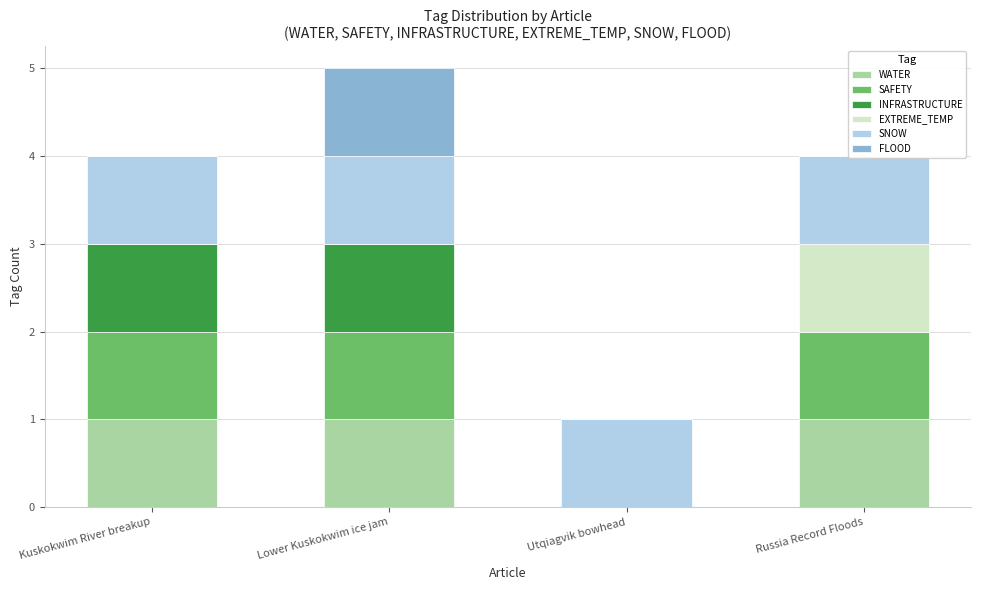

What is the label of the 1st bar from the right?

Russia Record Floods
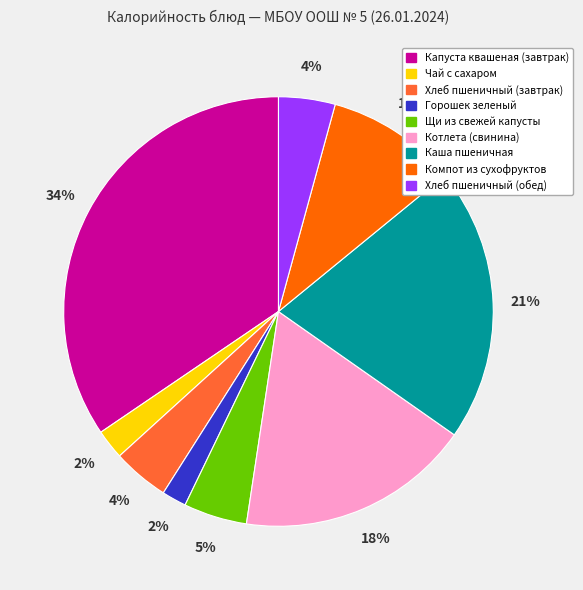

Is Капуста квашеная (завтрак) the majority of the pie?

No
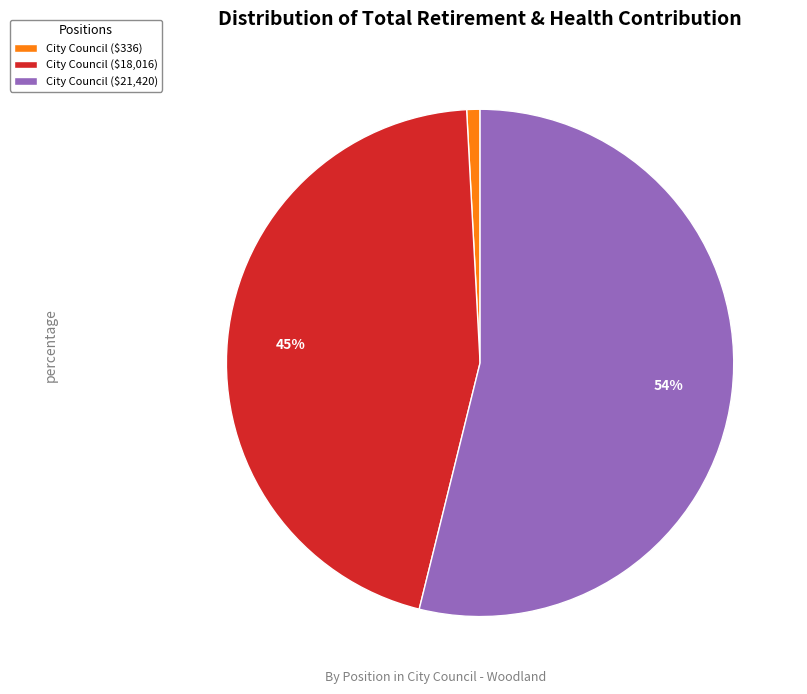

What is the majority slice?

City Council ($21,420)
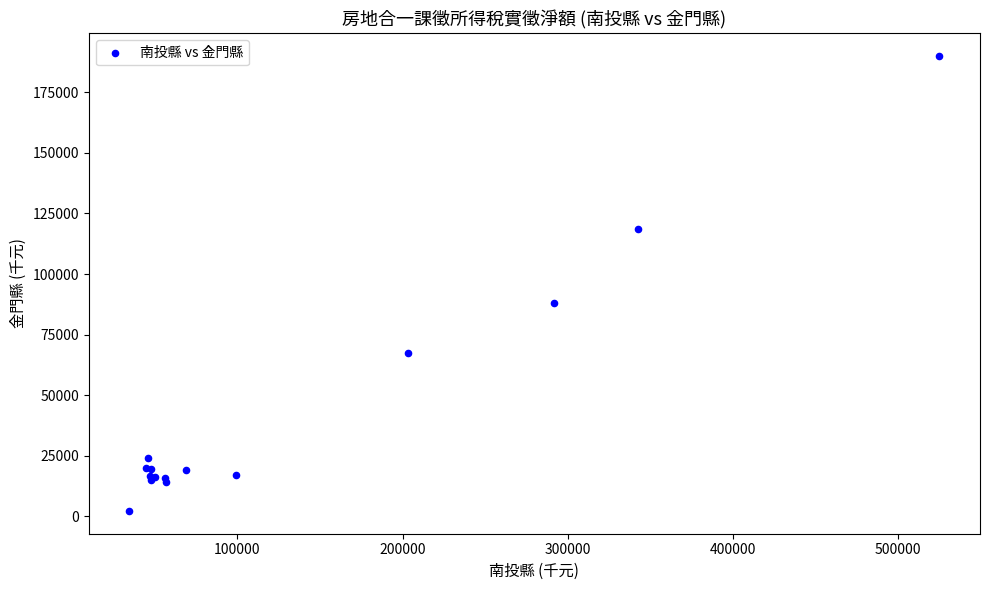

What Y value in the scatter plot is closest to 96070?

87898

━━━━━━━━━━━━━━━━━━━━

> _Problem to solve_
Rewrite the data above as a Markdown table with the columns Index and Entry, giving each nonblank line its own numbered row. Leave out the pictures.

> _Response to the task_
| Index | Entry |
|---|---|
| 1 | What is the label of the 1st bar from the right? |
| 2 | Russia Record Floods |
| 3 | Is Капуста квашеная (завтрак) the majority of the pie? |
| 4 | No |
| 5 | What is the majority slice? |
| 6 | City Council ($21,420) |
| 7 | What Y value in the scatter plot is closest to 96070? |
| 8 | 87898 |